The W501G has steam cooled transitions, which take hot gases from the combustor to the turbines, and to bring the steam to this area is very challenging because conditions go from ambient temperature to close to 1000°C within less than a minute. Siemens has therefore simplified the design by reducing the number of steam feeder lines.
According to Riedle, other modifications have been made to the W501G to take into account changes in market conditions in North America. The W501G was originally designed to be the largest, most efficient baseload engine on the market. However, deregulation across some parts of the US – the largest 60 Hz market in the world – means that new demands are being placed on power plants. In particular, engines are now exposed to daily start-stop cycles .
“So we looked at what we could do to simplify daily starts and stops, and we modified the design specifically to address that issue,” comments Riedle. “We opened up some clearances so that quick shut down and immediate re-starting can be done without rubbing of compressor or turbine blades.”

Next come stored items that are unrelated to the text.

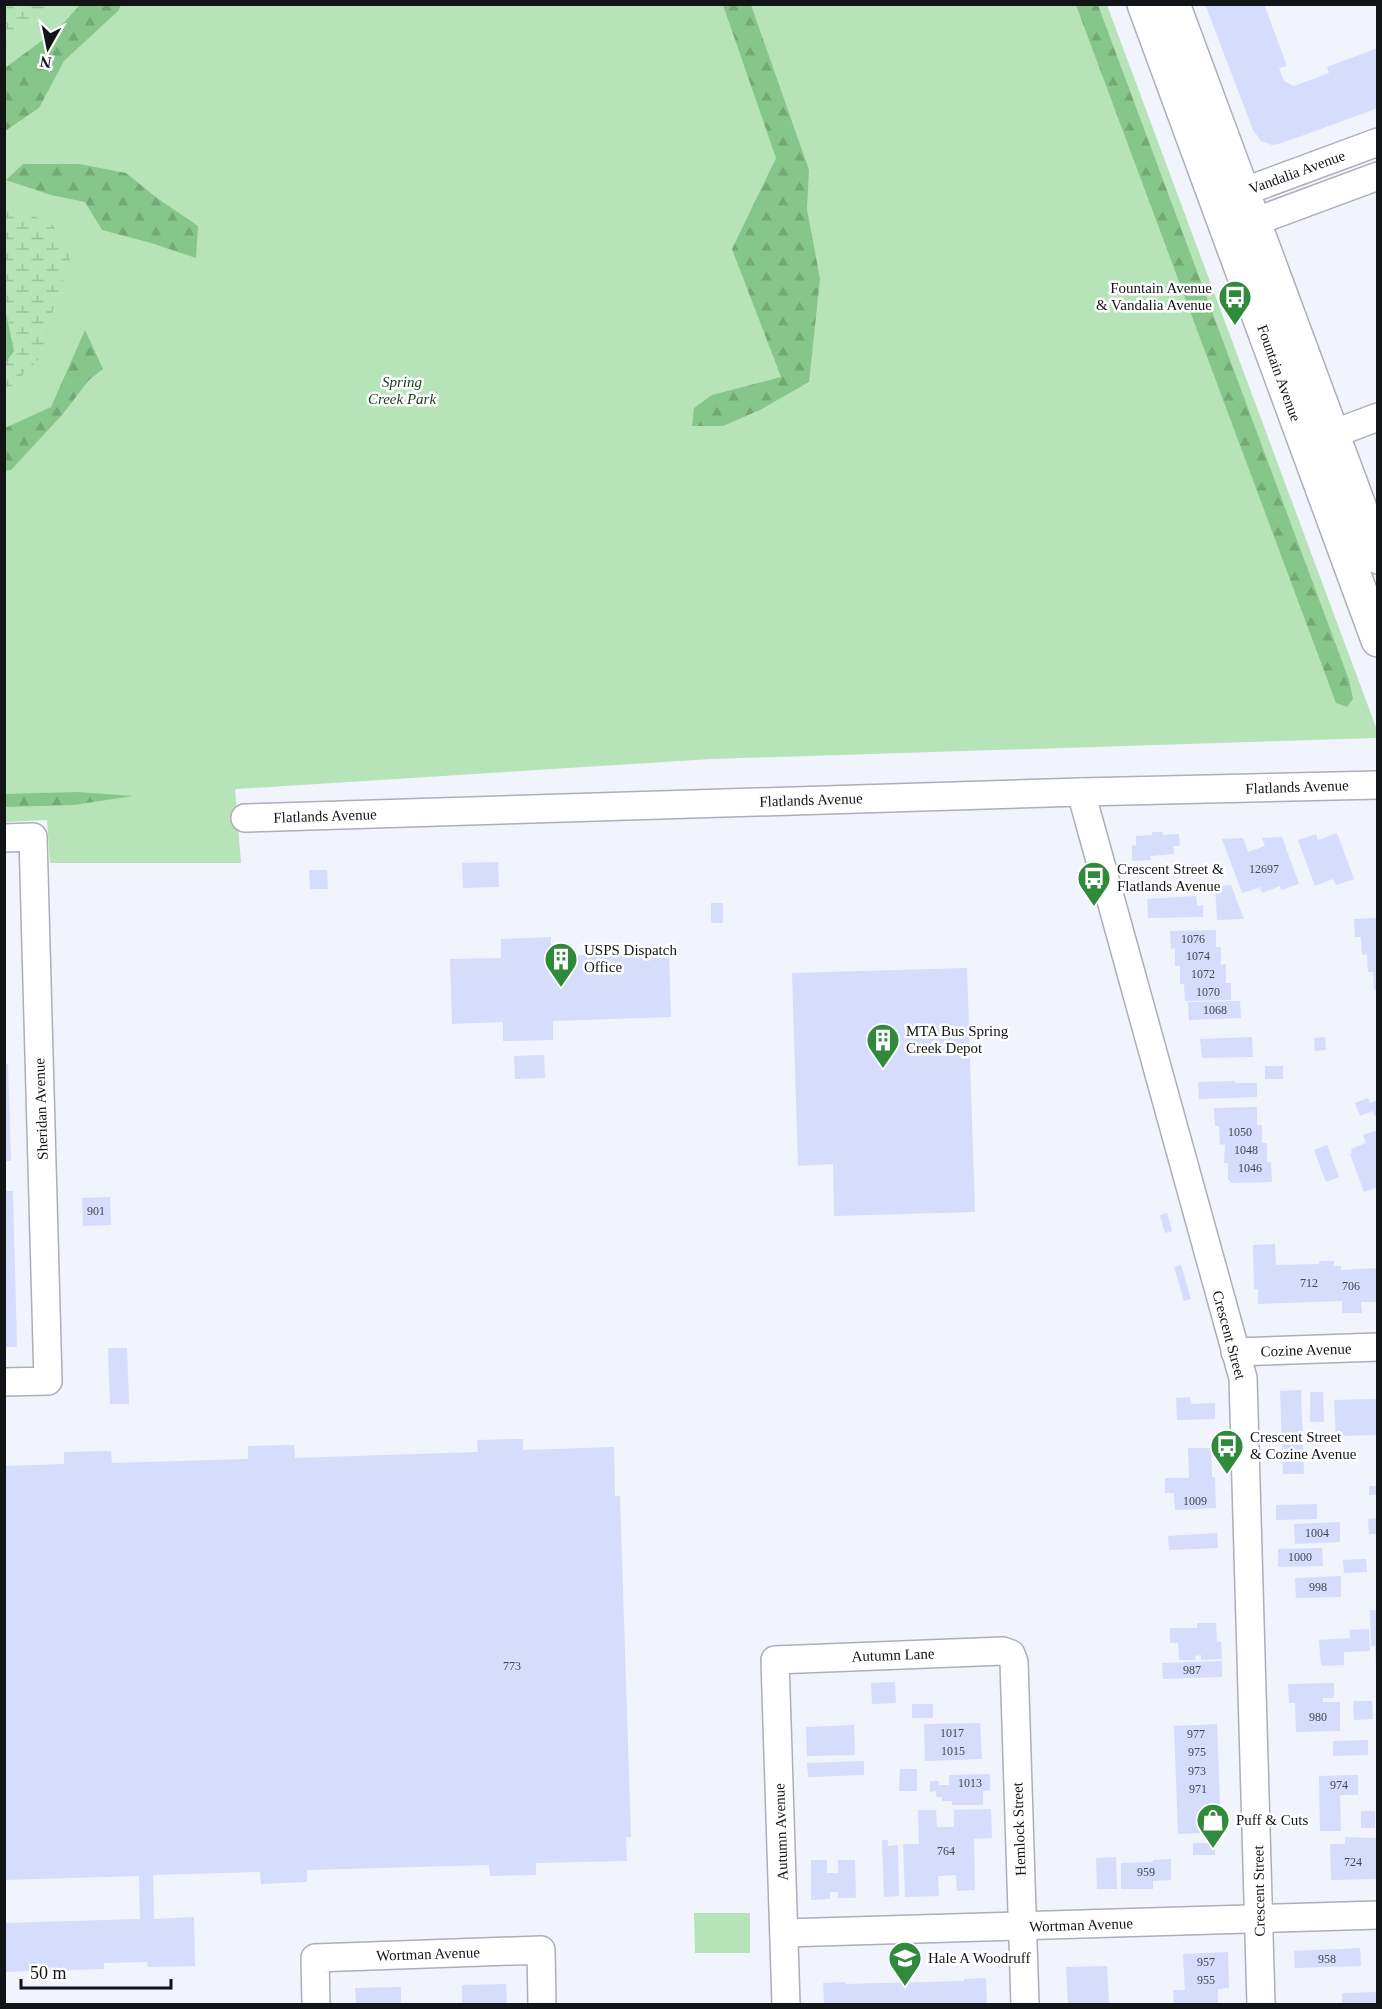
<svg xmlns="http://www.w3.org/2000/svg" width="1382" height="2009" viewBox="0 0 1382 2009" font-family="Georgia,serif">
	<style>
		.green { fill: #b6e3b7 }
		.forest { fill: url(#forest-firs) }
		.wetland { fill: url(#wetland-marsh) }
		.water { fill: #85c488 }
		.building { fill: #d6dcfb }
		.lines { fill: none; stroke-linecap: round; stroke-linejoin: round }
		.minor-casing { stroke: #acaeb8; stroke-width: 30 }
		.major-casing { stroke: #acaeb8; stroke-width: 36 }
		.minor { stroke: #fff; stroke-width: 27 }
		.major { stroke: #fff; stroke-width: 33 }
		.labels { text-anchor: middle; stroke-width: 5; stroke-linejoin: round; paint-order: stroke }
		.number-label { font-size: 12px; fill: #444650 }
		.street-label { font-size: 15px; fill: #131417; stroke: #fff }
		.poi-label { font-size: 15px; fill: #131417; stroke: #fff; text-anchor: start }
		.park-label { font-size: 15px; font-style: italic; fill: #103e17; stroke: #fff }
	</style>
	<defs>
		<pattern id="forest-firs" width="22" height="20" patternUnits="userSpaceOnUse" patternTransform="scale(1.5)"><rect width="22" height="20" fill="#87c68a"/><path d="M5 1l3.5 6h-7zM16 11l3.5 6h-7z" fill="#74a976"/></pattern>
		<pattern id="wetland-marsh" width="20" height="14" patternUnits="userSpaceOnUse" patternTransform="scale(1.5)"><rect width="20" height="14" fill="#b6e3b7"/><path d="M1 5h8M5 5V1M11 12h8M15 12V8" fill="none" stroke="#9cc29d"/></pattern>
	</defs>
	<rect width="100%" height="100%" fill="#f1f3fd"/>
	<!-- green -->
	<g class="green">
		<path d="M4 5H1107L1377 730V738L711 759 237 789 235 790 241 863H50L47 820 5 822Z"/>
		<path d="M694 1913H750V1953H695Z"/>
	</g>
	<!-- forest -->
	<g class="forest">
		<path d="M80 5H121L118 11 64 61 39 108 5 131V68L59 28Z"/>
		<path d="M723 5H751L809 170 807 209 820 279 809 382 760 410 723 426H692L694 408 712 395 781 377 732 249 776 158Z"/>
		<path d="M1076 5H1098L1349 680 1353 699 1347 707 1336 703Z"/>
		<path d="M23 164H79L126 173 157 198 198 226 196 258 151 243 102 230 85 202 51 195 6 180Z"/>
		<path d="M85 330 103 369 89 380 62 415 11 470 5 471V428L51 407Z"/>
		<path d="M78 792 133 796 74 805 5 807V794Z"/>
	</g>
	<!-- wetland -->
	<g class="wetland">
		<path d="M10 5H54L16 39 5 45 4 9Z"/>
		<path d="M5 206H13L53 225 71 257 54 306 41 357 5 392V363L14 350 5 304Z"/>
	</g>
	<!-- water -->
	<path class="water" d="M4 304 14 351 5 363H4Z"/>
	<!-- building -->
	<g class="building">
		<path d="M1205 4H1264L1287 66 1279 68 1284 81 1294 86 1329 73 1327 67 1378 48V108L1282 143 1272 145 1261 141 1253 130Z"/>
		<path d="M1152 832H1163V835L1179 834 1180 846H1173L1174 854 1150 856 1151 860 1132 861V846L1136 845V836L1152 835Z"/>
		<path d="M1337 833 1354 879 1336 885 1333 879 1315 886 1298 840 1316 834 1318 840Z"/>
		<path d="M1282 837 1299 884 1281 890 1280 886 1262 893 1260 887 1242 893 1222 839 1243 838 1248 852 1265 846 1262 838Z"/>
		<path d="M498 862 499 887 463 888 462 863Z"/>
		<path d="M309 870H327L328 889H310Z"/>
		<path d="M1231 885 1244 919 1217 920 1215 886Z"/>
		<path d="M1196 896 1197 906 1203 905V917L1148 918 1147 899Z"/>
		<rect x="711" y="903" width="12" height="20"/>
		<path d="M1378 918V989L1374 990 1373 972H1368L1367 954 1362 955 1361 937H1355L1354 919Z"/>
		<path d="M1216 930V947H1221V965L1226 964V983H1231V1000L1185 1001 1184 984H1180V966H1175V948L1171 949 1170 931Z"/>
		<path d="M551 937V956L669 952 671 1017 553 1021V1040L503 1041V1022L452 1024 450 959 501 958V939Z"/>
		<path d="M967 968 975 1212 834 1216 833 1164 798 1166 792 973Z"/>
		<path d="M1240 1001 1241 1018 1189 1020 1188 1002Z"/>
		<path d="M1252 1037 1253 1057 1202 1058 1200 1039Z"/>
		<path d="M1325 1037 1326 1050 1315 1051 1314 1038Z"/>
		<path d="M544 1055 545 1078 515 1079 514 1056Z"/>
		<path d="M4 1064H8L11 1161H4Z"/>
		<rect x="1265" y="1066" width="18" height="13"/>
		<path d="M1235 1081V1083H1257V1097L1199 1099 1198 1082Z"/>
		<path d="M1368 1098 1370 1103 1378 1100V1115L1375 1116 1373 1111 1360 1116 1355 1103Z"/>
		<path d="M1257 1107V1125H1262V1143H1267V1162H1271L1272 1182 1230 1183V1180H1228V1163H1224L1225 1144 1220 1145 1219 1126H1215L1214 1108Z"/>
		<path d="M1378 1130V1187L1364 1192 1350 1154 1352 1153 1351 1149 1366 1143 1363 1135Z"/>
		<path d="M1327 1145 1339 1177 1326 1182 1314 1150Z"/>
		<path d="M4 1191H13L17 1347H4Z"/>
		<path d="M110 1197 111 1225 83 1226 82 1198Z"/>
		<path d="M1167 1213 1172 1231 1165 1233 1160 1215Z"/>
		<path d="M1275 1244 1276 1265 1319 1264V1261H1334V1266H1341V1270L1378 1268V1302H1361L1362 1313H1342V1301L1258 1304V1289H1254L1253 1245Z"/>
		<path d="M1181 1265 1191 1299 1184 1301 1174 1267Z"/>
		<path d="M108 1348H127L129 1404H110Z"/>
		<path d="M1301 1390 1304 1474H1283L1280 1391Z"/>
		<path d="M1310 1392H1323L1324 1422H1310Z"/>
		<path d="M1190 1397 1191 1404 1215 1403V1419L1177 1420 1176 1398Z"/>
		<path d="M1378 1399V1435L1336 1436 1334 1400Z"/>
		<path d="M523 1439V1450L614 1447 615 1496H620L631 1837H626L627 1861 536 1863V1875L490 1876 489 1865 307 1870V1882L261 1884 260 1872 153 1875 154 1919 194 1917 195 1966 148 1967 147 1962 104 1963V1969L4 1972V1923L140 1919 139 1876 4 1880V1466L64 1464V1452L111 1451 112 1463 248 1459V1446L294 1445 295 1458 478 1452 477 1440Z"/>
		<path d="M1188 1448H1211L1212 1477H1215L1216 1508 1175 1510 1174 1493H1165V1478H1189Z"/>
		<rect x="1369" y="1486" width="9" height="9"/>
		<path d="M1317 1504V1519L1276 1520V1505Z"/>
		<path d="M1378 1518V1534H1369L1368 1519Z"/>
		<path d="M1340 1522V1542L1295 1544 1294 1524Z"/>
		<path d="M1217 1533 1218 1548 1169 1550 1168 1536Z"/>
		<path d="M1322 1548 1323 1566 1278 1567V1549Z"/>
		<path d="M1366 1559 1367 1572 1344 1573 1343 1560Z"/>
		<path d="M1341 1576V1597L1296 1598 1295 1578Z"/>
		<path d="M1370 1610H1378V1664H1376L1375 1646H1371Z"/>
		<path d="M1197 1623H1216L1217 1642 1221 1641 1222 1659 1201 1660V1655L1195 1656 1196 1660H1179L1178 1643H1170V1628H1197Z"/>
		<path d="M1369 1629 1370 1651 1344 1652V1665L1321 1666 1319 1640 1350 1638V1630Z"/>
		<path d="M1222 1661V1677L1163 1679 1162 1663Z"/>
		<path d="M895 1682 896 1703 872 1704 871 1683Z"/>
		<path d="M1334 1683V1698H1323V1702H1340V1731L1296 1732 1295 1703H1289L1288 1684Z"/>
		<path d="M1353 1701H1372L1373 1719 1354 1720Z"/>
		<rect x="912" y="1704" width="21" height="14"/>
		<path d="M980 1723 982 1759 925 1761 924 1724Z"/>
		<path d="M1217 1724 1221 1832 1178 1834 1174 1726Z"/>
		<path d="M854 1725 855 1755 807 1756 806 1727Z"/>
		<path d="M1368 1740V1755L1333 1756V1741Z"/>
		<path d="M864 1761V1775L808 1777 807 1763Z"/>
		<path d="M900 1769H917V1791H899Z"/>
		<path d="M990 1774V1790L983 1791V1805H952V1801H942V1797H936V1791L930 1792V1781H939V1785H949V1775Z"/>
		<path d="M1358 1775V1795H1340L1341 1831H1320L1319 1776Z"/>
		<path d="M991 1809 992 1838 974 1839 975 1890 957 1891 956 1875 938 1876 939 1896 905 1897 903 1844H919L918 1810H936L937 1827H954V1810Z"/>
		<rect x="1361" y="1811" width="14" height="17"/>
		<path d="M1345 1837 1377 1838 1378 1879 1331 1880 1330 1844H1345Z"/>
		<path d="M882 1840H888V1846L898 1845 899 1896 884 1897Z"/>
		<rect x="1193" y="1843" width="22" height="12"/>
		<path d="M1116 1857 1117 1889H1097L1096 1858Z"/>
		<path d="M1171 1859V1880L1153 1881V1889H1121V1863L1153 1862V1860Z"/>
		<path d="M811 1860H827V1873H838V1860H855L856 1898H838V1892H830V1899L811 1900Z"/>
		<path d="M1360 1948 1361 1966 1295 1968 1294 1951Z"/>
		<path d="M1228 1952 1229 1988 1218 1989V2004H1174L1173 1990H1185L1183 1954Z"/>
		<path d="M1107 1966 1109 2004H1068L1066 1967Z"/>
		<path d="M986 1978 987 2004H824L823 1983 846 1982V1984L964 1981V1979Z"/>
		<path d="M506 1984 507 2004H462V1985Z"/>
		<path d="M401 1987V2004H356L355 1988Z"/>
		<path d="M1378 1992V2004H1342V1993Z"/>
	</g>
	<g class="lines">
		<defs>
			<g id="minor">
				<path d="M1224 199 1378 142"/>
				<path d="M1235 229 1378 176"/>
				<path d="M1314 441 1378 417"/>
				<path d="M1081 792 1243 1378 1261 2004"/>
				<path d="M245 818 1081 792 1378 785"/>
				<path d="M4 838 33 837 48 1381 4 1382"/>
				<path d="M1235 1352 1378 1347"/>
				<path d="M784 1933 1378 1915"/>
				<path d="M316 2004 315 1958 541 1950 542 2004"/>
				<path d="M786 2004 775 1660 1003 1651 1011 1654 1014 1662 1025 2004"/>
			</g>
			<g id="major">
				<path d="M1144 4 1378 640"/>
				<path d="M1173 4 1378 557"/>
			</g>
		</defs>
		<!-- minor casing -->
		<use href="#minor" class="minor-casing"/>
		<!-- major casing -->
		<use href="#major" class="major-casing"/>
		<!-- minor -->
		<use href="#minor" class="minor"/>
		<!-- major -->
		<use href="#major" class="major"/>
	</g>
	<!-- icons -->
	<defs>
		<symbol id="bus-pin" viewBox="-11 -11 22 30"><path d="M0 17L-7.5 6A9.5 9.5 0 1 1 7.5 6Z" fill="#2f8a3c" stroke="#fff"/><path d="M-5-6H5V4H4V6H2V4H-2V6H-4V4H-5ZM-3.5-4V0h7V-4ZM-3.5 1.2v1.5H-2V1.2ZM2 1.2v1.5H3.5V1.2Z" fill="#fff"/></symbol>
		<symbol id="building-pin" viewBox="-11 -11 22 30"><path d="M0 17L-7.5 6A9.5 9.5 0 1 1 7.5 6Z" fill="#2f8a3c" stroke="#fff"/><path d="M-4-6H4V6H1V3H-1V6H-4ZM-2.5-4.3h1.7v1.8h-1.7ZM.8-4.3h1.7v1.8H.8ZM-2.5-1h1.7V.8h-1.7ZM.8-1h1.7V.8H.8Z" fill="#fff"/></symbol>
		<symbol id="shop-pin" viewBox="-11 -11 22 30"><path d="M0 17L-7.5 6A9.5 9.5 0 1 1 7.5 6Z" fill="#2f8a3c" stroke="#fff"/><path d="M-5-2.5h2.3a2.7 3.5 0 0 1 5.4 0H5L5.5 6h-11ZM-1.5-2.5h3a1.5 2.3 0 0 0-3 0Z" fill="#fff"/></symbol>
		<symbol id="school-pin" viewBox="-11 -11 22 30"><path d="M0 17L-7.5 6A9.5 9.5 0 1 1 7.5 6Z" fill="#2f8a3c" stroke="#fff"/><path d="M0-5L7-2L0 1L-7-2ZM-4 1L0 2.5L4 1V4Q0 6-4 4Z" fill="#fff"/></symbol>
	</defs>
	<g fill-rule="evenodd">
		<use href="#bus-pin" x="1216" y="278" width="38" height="52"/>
		<use href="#bus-pin" x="1075" y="859" width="38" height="52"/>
		<use href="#building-pin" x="542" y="940" width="38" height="52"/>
		<use href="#building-pin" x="864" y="1021" width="38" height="52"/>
		<use href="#bus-pin" x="1208" y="1427" width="38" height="52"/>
		<use href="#shop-pin" x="1194" y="1801" width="38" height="52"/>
		<use href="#school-pin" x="886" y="1939" width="38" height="52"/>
	</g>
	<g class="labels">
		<!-- number labels -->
		<g class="number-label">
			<text x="1264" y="873">12697</text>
			<text x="1193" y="943">1076</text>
			<text x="1198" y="960">1074</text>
			<text x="1203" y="978">1072</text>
			<text x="1208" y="996">1070</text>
			<text x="1215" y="1014">1068</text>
			<text x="1240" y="1136">1050</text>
			<text x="1246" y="1154">1048</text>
			<text x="1250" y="1172">1046</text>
			<text x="96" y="1215">901</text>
			<text x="1309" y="1287">712</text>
			<text x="1351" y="1290">706</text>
			<text x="1195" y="1505">1009</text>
			<text x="1317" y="1537">1004</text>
			<text x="1300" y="1561">1000</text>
			<text x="1318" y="1591">998</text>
			<text x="512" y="1670">773</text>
			<text x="1192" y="1674">987</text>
			<text x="1318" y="1721">980</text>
			<text x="952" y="1737">1017</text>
			<text x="1196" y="1738">977</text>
			<text x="953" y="1755">1015</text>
			<text x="1197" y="1756">975</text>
			<text x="1197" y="1775">973</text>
			<text x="970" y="1787">1013</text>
			<text x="1339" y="1789">974</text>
			<text x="1198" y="1793">971</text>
			<text x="946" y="1855">764</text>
			<text x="1353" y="1866">724</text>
			<text x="1146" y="1876">959</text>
			<text x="1327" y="1963">958</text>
			<text x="1206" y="1966">957</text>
			<text x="1206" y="1984">955</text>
		</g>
		<!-- street labels -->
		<g class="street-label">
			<text transform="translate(1297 172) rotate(-20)" y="5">Vandalia Avenue</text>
			<text transform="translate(1279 373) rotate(70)" y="5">Fountain Avenue</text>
			<text transform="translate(1297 787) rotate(-2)" y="5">Flatlands Avenue</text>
			<text transform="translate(811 800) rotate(-2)" y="5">Flatlands Avenue</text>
			<text transform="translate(325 816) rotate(-2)" y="5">Flatlands Avenue</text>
			<text transform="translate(41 1109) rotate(-92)" y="5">Sheridan Avenue</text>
			<text transform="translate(1229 1335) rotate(75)" y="5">Crescent Street</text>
			<text transform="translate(1306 1350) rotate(-2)" y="5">Cozine Avenue</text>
			<text transform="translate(893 1655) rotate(-2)" y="5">Autumn Lane</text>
			<text transform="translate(1019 1829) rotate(-92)" y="5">Hemlock Street</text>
			<text transform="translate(781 1832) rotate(-92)" y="5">Autumn Avenue</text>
			<text transform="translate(1259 1891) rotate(-91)" y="5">Crescent Street</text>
			<text transform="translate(1081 1925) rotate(-2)" y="5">Wortman Avenue</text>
			<text transform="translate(428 1954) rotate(-2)" y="5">Wortman Avenue</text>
		</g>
		<!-- poi labels -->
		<g class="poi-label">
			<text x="1212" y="293" text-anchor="end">Fountain Avenue<tspan x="1212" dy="17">&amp; Vandalia Avenue</tspan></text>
			<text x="1117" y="874">Crescent Street &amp;<tspan x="1117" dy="17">Flatlands Avenue</tspan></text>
			<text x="584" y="955">USPS Dispatch<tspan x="584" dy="17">Office</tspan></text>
			<text x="906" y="1036">MTA Bus Spring<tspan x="906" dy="17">Creek Depot</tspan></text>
			<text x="1250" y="1442">Crescent Street<tspan x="1250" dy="17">&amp; Cozine Avenue</tspan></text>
			<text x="1236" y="1825">Puff &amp; Cuts</text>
			<text x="928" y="1963">Hale A Woodruff</text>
		</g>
		<!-- park labels -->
		<g class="park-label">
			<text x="402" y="387">Spring<tspan x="402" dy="17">Creek Park</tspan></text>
		</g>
	</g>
	<!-- border -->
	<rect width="1382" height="2009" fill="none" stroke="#131417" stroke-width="12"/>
	<!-- north arrow -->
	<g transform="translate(48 48) rotate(189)" stroke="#ffffff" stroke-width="4.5" paint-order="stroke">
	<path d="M0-4.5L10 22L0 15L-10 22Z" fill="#131417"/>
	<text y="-9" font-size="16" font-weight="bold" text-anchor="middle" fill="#131417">N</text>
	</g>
	<!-- scale -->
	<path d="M21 1979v9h150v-9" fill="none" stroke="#131417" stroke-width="3"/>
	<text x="30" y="1979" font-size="18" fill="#131417" stroke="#ffffff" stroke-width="4.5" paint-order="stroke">50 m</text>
</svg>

Verification testing at the Lakeland site, and at the PG&E National Energy Group-owned Millennium power plant – the second site to enter commercial operation with a 501G – is now complete.
Siemens is already planning and working on the future development of the W501G and its gas turbine family. Initially, the company will look to increase the output of the W501G by increasing mass flow and improving aerodynamics, and also improving heat rate by optimizing the cooling system.
Siemens is also working on further developing its high efficiency gas turbines, which will include the combined technologies of the Siemens and the Westinghouse gas turbine product designs. This new family, says Riedle, will be configured for both 50 and 60 Hz markets, and will achieve the 60 per cent combined cycle efficiency levels.